There are other vestiges, also, of this city, amongst which may be mentioned a series of vaults and subterranean chambers, one beneath another, now serving as sheds for tenders, and herds of goats. Towards the south-west there are remains also of an immense theatre, still in a state of considerable preservation. Its diameter is two hundred and fifty feet, and there is a semicircular range of seats at each extremity. Towards the port, lower down, are marble soroi, and other antiquities of less importance.

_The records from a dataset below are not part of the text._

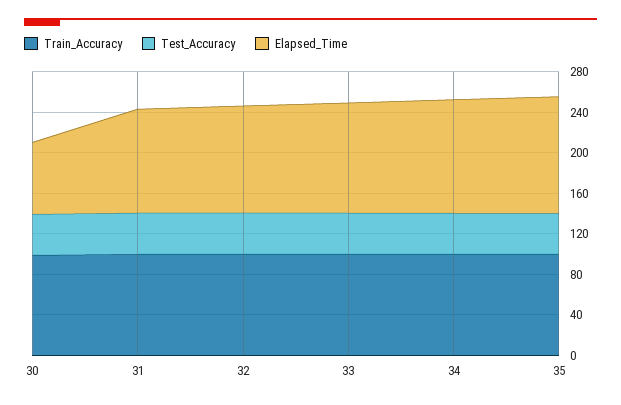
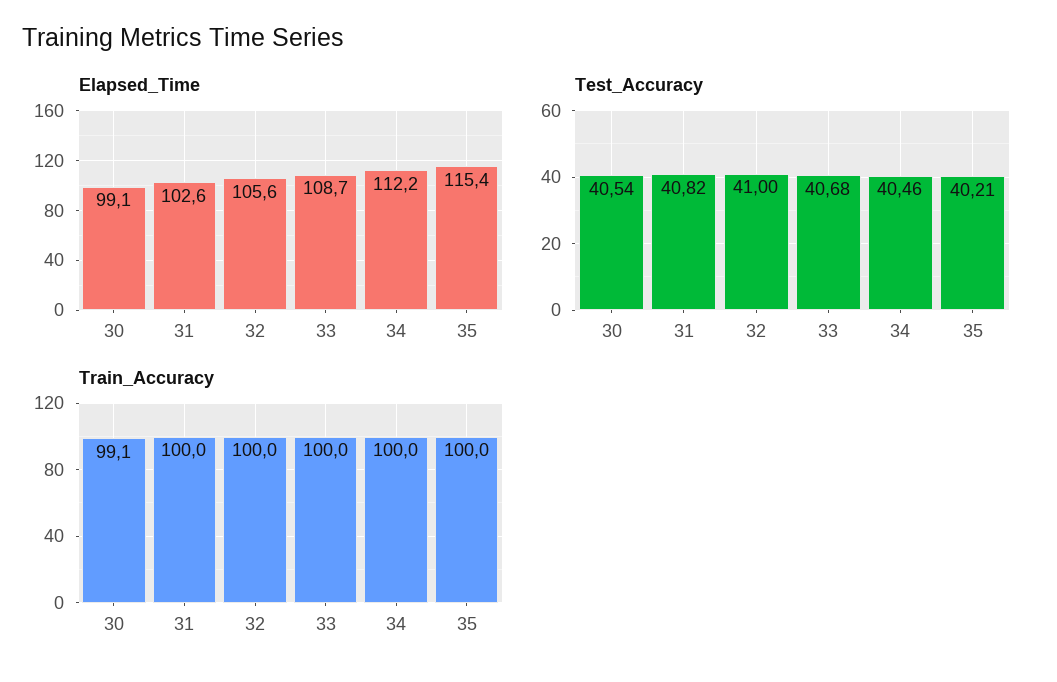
  {
    "Train_Accuracy": {
      "30": 99.1,
      "31": 100,
      "32": 100,
      "33": 100,
      "34": 100,
      "35": 100
    },
    "Test_Accuracy": {
      "30": 40.54,
      "31": 40.82,
      "32": 41,
      "33": 40.68,
      "34": 40.46,
      "35": 40.21
    },
    "Elapsed_Time": {
-     "30": 70,
+     "30": 99.1,
      "31": 102.6,
      "32": 105.6,
      "33": 108.7,
      "34": 112.2,
      "35": 115.4
    }
  }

From this spot, Dr. Clarke proceeded to an immense tumulus, called after Æsyates, the situation of which, he says, perfectly agrees with the account given of that monument by Strabo. He then descended again into the vale of Troy, and arrived at a village, called Erkessy, in which he found a marble soros, quite entire. Upon it is an inscription in Greek, beautifully cast, and in a very perfect state. “Aurelius Agethopodos Othoniacus, and the son of Aurelius, who was also a Pancratiast, of whom there is a hollow statue in the temple of Smintheus, and here in the Temple of Æsculapius, I have placed this Soros for myself and my dearest father, the afore-written Amelius Paulinus and to my descendants. But if any one shall dare to open this Soros, and lay in it the dead body of any other, or any man’s bones, he shall pay, as a fine to the city of the Troadenses, two thousand five hundred drachms, and to the most sacred Treasury as much more.”
At no great distance from this soros, Dr. Clarke found a village, the inhabitants of which live with great cleanliness in small cottages, and practising the customs of their forefathers, in their hospitality to strangers. They presented him with a medal, found in their village; and they showed him a marble, on which was an inscription in Greek characters, implying, that “Metrodorus of Amphipolis, the son of Timocles, is praised by the senate and people, for his virtue and good-will towards the king Antiochus and Seleucus and the people: he is deemed a benefactor to the state; is to have access to the senate; and to be inscribed into the tribe and fraternity to which he may wish to belong[292].”